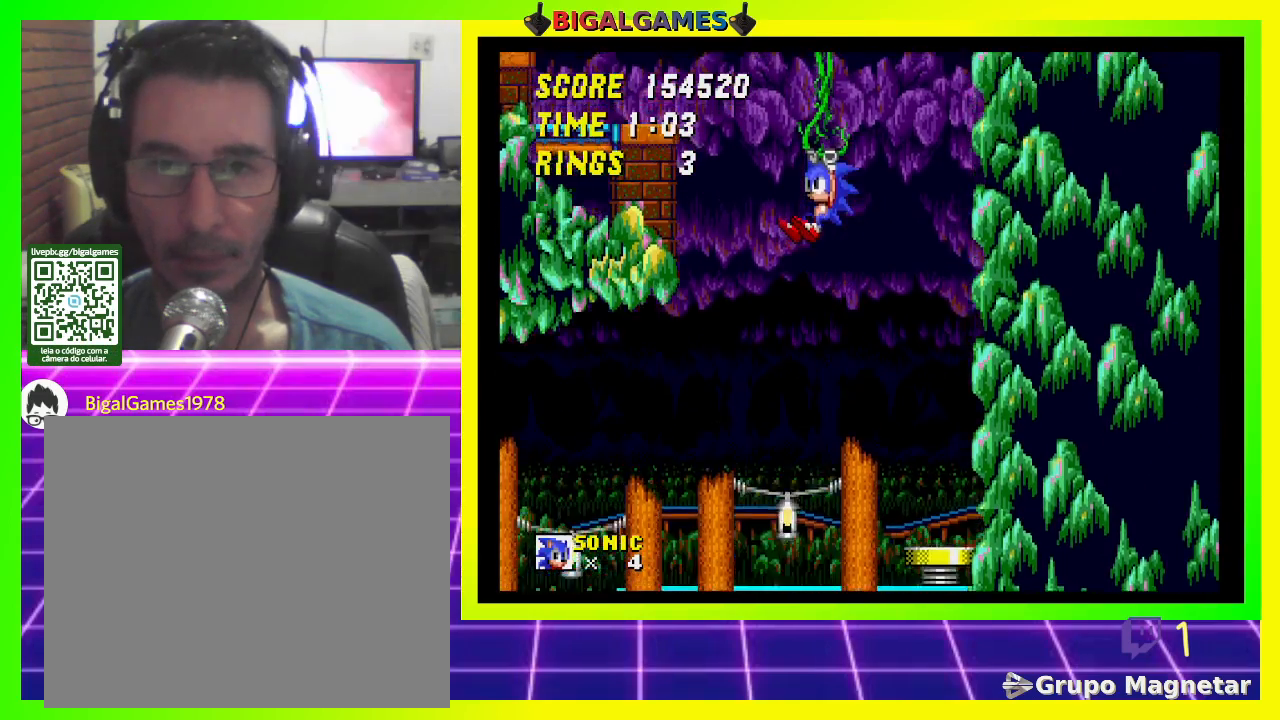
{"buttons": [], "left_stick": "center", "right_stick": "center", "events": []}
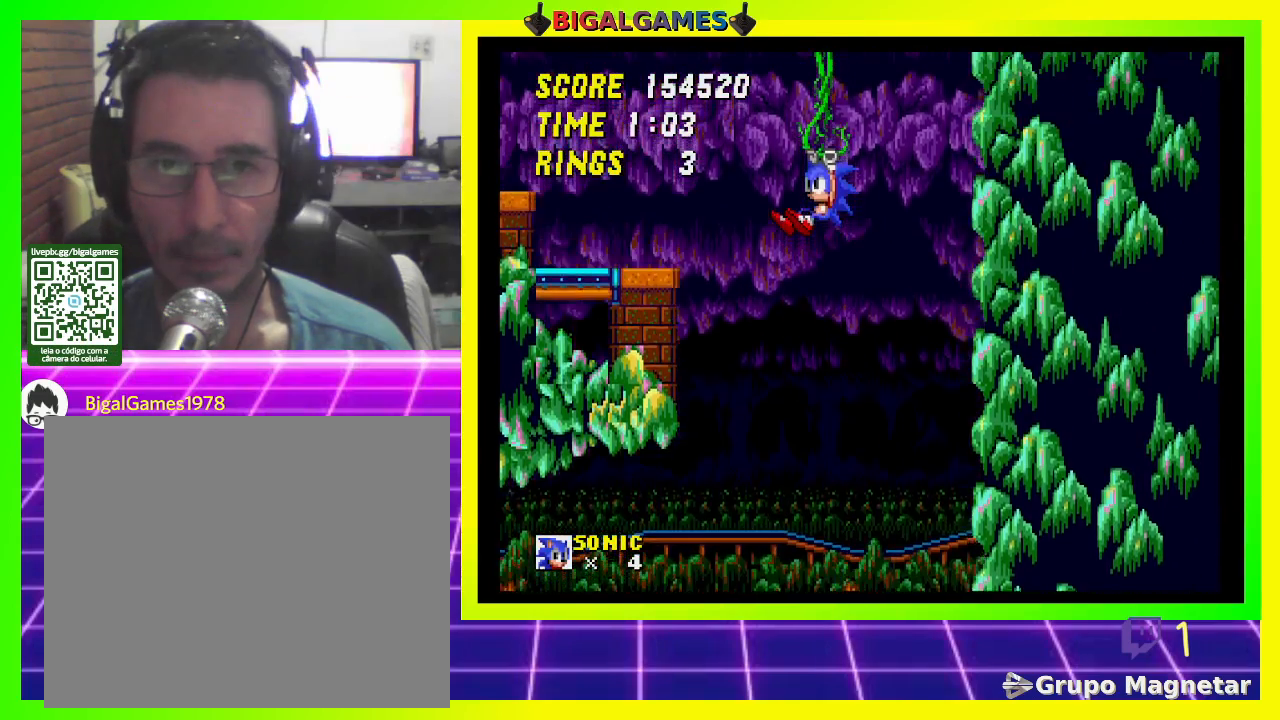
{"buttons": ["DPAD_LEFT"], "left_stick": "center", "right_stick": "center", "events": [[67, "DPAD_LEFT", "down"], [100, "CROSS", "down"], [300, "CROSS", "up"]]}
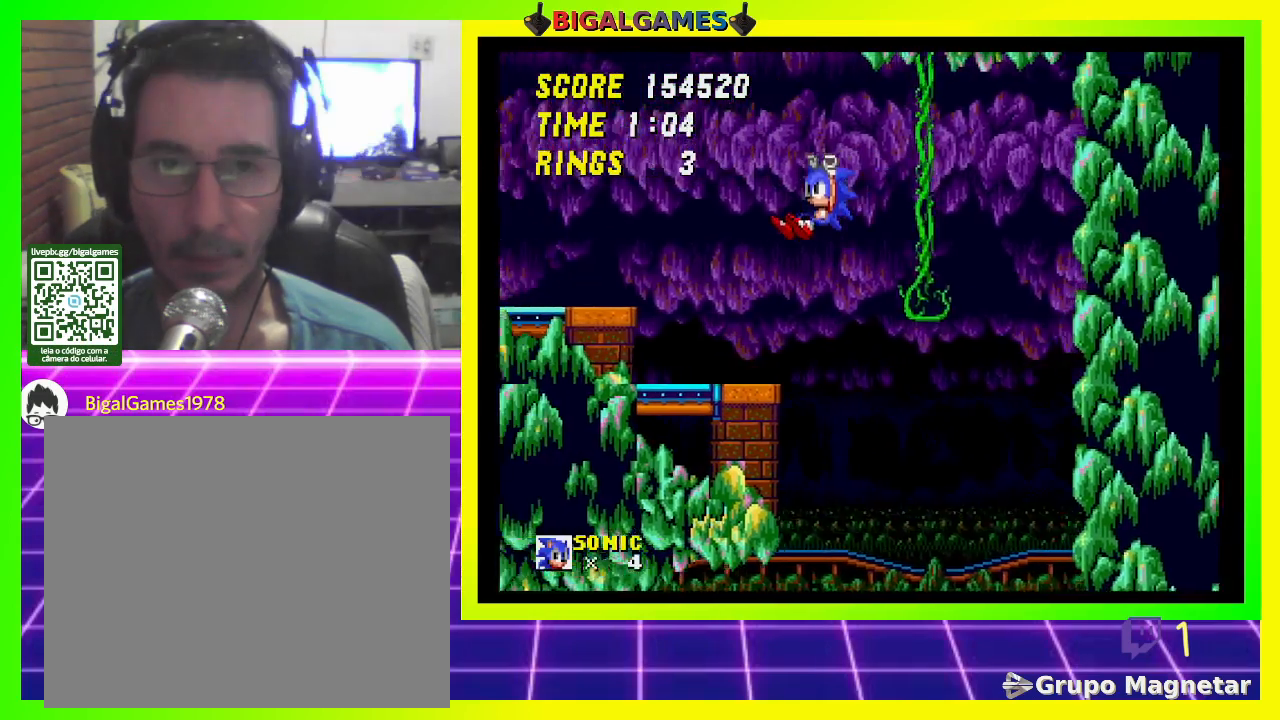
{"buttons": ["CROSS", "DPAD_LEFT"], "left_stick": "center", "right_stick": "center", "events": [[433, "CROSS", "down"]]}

Your task ▸ Find the lines above with the word "CROSS". Copy them out.

Solution ▸
{"buttons": ["DPAD_LEFT"], "left_stick": "center", "right_stick": "center", "events": [[67, "DPAD_LEFT", "down"], [100, "CROSS", "down"], [300, "CROSS", "up"]]}
{"buttons": ["CROSS", "DPAD_LEFT"], "left_stick": "center", "right_stick": "center", "events": [[433, "CROSS", "down"]]}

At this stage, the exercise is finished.